**GIVEN DATA:**
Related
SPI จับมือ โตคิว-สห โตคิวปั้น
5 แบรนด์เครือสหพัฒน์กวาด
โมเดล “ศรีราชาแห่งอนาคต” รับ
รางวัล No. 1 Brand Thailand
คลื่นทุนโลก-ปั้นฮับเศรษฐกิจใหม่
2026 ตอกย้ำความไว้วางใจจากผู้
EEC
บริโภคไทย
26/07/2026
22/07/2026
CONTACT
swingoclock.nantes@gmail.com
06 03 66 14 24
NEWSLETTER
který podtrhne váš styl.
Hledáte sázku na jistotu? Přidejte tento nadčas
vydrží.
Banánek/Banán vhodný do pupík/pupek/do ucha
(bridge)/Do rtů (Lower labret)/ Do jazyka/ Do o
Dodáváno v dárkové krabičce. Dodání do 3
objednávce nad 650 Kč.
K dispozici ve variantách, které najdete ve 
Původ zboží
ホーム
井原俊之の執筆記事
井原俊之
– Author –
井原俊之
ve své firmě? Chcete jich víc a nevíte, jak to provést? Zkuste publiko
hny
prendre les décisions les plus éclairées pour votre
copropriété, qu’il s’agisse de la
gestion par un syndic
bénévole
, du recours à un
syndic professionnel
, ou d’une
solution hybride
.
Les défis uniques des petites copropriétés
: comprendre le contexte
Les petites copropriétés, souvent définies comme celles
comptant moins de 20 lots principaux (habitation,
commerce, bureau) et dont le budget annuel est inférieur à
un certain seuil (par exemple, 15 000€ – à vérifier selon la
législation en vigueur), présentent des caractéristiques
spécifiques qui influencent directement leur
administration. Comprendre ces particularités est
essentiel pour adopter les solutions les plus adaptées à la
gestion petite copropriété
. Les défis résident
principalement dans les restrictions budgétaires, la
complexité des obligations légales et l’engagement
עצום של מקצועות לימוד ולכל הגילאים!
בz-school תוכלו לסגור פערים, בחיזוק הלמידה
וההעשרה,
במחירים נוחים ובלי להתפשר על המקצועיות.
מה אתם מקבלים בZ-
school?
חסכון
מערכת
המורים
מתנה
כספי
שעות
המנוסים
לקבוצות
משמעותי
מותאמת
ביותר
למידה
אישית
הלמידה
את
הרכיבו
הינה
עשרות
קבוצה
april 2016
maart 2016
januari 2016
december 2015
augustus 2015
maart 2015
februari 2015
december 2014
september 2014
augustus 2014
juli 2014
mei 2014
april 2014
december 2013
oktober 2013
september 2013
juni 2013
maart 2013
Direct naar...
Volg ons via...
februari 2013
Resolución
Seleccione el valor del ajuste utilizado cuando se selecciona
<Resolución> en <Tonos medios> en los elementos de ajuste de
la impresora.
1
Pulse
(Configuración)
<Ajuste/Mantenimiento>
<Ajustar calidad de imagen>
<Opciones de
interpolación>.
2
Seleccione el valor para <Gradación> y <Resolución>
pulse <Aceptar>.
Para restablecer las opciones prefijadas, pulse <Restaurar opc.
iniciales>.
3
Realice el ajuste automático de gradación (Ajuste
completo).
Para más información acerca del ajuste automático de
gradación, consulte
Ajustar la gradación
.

**WORK TO BE COMPLETED:**
Convert every line of the material above into a Markdown table with the columns Row and Line text, numbering the rows in order and omitting blank lines.

**SOLUTION TO THIS PROBLEM:**
| Row | Line text |
|---|---|
| 1 | Related |
| 2 | SPI จับมือ โตคิว-สห โตคิวปั้น |
| 3 | 5 แบรนด์เครือสหพัฒน์กวาด |
| 4 | โมเดล “ศรีราชาแห่งอนาคต” รับ |
| 5 | รางวัล No. 1 Brand Thailand |
| 6 | คลื่นทุนโลก-ปั้นฮับเศรษฐกิจใหม่ |
| 7 | 2026 ตอกย้ำความไว้วางใจจากผู้ |
| 8 | EEC |
| 9 | บริโภคไทย |
| 10 | 26/07/2026 |
| 11 | 22/07/2026 |
| 12 | CONTACT |
| 13 | swingoclock.nantes@gmail.com |
| 14 | 06 03 66 14 24 |
| 15 | NEWSLETTER |
| 16 | který podtrhne váš styl. |
| 17 | Hledáte sázku na jistotu? Přidejte tento nadčas |
| 18 | vydrží. |
| 19 | Banánek/Banán vhodný do pupík/pupek/do ucha |
| 20 | (bridge)/Do rtů (Lower labret)/ Do jazyka/ Do o |
| 21 | Dodáváno v dárkové krabičce. Dodání do 3 |
| 22 | objednávce nad 650 Kč. |
| 23 | K dispozici ve variantách, které najdete ve  |
| 24 | Původ zboží |
| 25 | ホーム |
| 26 | 井原俊之の執筆記事 |
| 27 | 井原俊之 |
| 28 | – Author – |
| 29 | 井原俊之 |
| 30 | ve své firmě? Chcete jich víc a nevíte, jak to provést? Zkuste publiko |
| 31 | hny |
| 32 | prendre les décisions les plus éclairées pour votre |
| 33 | copropriété, qu’il s’agisse de la |
| 34 | gestion par un syndic |
| 35 | bénévole |
| 36 | , du recours à un |
| 37 | syndic professionnel |
| 38 | , ou d’une |
| 39 | solution hybride |
| 40 | . |
| 41 | Les défis uniques des petites copropriétés |
| 42 | : comprendre le contexte |
| 43 | Les petites copropriétés, souvent définies comme celles |
| 44 | comptant moins de 20 lots principaux (habitation, |
| 45 | commerce, bureau) et dont le budget annuel est inférieur à |
| 46 | un certain seuil (par exemple, 15 000€ – à vérifier selon la |
| 47 | législation en vigueur), présentent des caractéristiques |
| 48 | spécifiques qui influencent directement leur |
| 49 | administration. Comprendre ces particularités est |
| 50 | essentiel pour adopter les solutions les plus adaptées à la |
| 51 | gestion petite copropriété |
| 52 | . Les défis résident |
| 53 | principalement dans les restrictions budgétaires, la |
| 54 | complexité des obligations légales et l’engagement |
| 55 | עצום של מקצועות לימוד ולכל הגילאים! |
| 56 | בz-school תוכלו לסגור פערים, בחיזוק הלמידה |
| 57 | וההעשרה, |
| 58 | במחירים נוחים ובלי להתפשר על המקצועיות. |
| 59 | מה אתם מקבלים בZ- |
| 60 | school? |
| 61 | חסכון |
| 62 | מערכת |
| 63 | המורים |
| 64 | מתנה |
| 65 | כספי |
| 66 | שעות |
| 67 | המנוסים |
| 68 | לקבוצות |
| 69 | משמעותי |
| 70 | מותאמת |
| 71 | ביותר |
| 72 | למידה |
| 73 | אישית |
| 74 | הלמידה |
| 75 | את |
| 76 | הרכיבו |
| 77 | הינה |
| 78 | עשרות |
| 79 | קבוצה |
| 80 | april 2016 |
| 81 | maart 2016 |
| 82 | januari 2016 |
| 83 | december 2015 |
| 84 | augustus 2015 |
| 85 | maart 2015 |
| 86 | februari 2015 |
| 87 | december 2014 |
| 88 | september 2014 |
| 89 | augustus 2014 |
| 90 | juli 2014 |
| 91 | mei 2014 |
| 92 | april 2014 |
| 93 | december 2013 |
| 94 | oktober 2013 |
| 95 | september 2013 |
| 96 | juni 2013 |
| 97 | maart 2013 |
| 98 | Direct naar... |
| 99 | Volg ons via... |
| 100 | februari 2013 |
| 101 | Resolución |
| 102 | Seleccione el valor del ajuste utilizado cuando se selecciona |
| 103 | <Resolución> en <Tonos medios> en los elementos de ajuste de |
| 104 | la impresora. |
| 105 | 1 |
| 106 | Pulse |
| 107 | (Configuración) |
| 108 | <Ajuste/Mantenimiento> |
| 109 | <Ajustar calidad de imagen> |
| 110 | <Opciones de |
| 111 | interpolación>. |
| 112 | 2 |
| 113 | Seleccione el valor para <Gradación> y <Resolución> |
| 114 | pulse <Aceptar>. |
| 115 | Para restablecer las opciones prefijadas, pulse <Restaurar opc. |
| 116 | iniciales>. |
| 117 | 3 |
| 118 | Realice el ajuste automático de gradación (Ajuste |
| 119 | completo). |
| 120 | Para más información acerca del ajuste automático de |
| 121 | gradación, consulte |
| 122 | Ajustar la gradación |
| 123 | . |